Exactly the lines from the opening of the records through the line containing "<p>The photo App" should be copied, with both included.

(MATERIAL PROVIDED Opens)

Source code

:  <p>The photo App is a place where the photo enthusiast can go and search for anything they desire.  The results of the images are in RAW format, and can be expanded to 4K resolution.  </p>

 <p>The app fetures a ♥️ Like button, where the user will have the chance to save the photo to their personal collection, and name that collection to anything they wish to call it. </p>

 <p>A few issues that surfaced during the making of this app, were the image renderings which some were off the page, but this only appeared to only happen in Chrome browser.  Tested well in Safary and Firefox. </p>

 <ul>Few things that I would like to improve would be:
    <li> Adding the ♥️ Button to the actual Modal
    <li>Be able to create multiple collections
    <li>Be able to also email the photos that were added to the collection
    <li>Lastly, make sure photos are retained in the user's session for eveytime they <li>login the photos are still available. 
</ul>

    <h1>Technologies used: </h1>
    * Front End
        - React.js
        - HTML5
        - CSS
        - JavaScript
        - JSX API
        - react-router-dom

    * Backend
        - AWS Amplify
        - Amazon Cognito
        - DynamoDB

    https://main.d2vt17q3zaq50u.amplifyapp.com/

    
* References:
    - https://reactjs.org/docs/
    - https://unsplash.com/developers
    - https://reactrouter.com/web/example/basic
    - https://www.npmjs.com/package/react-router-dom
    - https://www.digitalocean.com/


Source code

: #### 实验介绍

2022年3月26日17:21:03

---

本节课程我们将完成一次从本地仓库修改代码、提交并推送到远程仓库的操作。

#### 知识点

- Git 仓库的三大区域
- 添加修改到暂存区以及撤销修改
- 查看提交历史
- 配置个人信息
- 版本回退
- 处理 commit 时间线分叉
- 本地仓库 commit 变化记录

(MATERIAL PROVIDED Closes)

» WORKED SOLUTION
Source code

:  <p>The photo App is a place where the photo enthusiast can go and search for anything they desire.  The results of the images are in RAW format, and can be expanded to 4K resolution.  </p>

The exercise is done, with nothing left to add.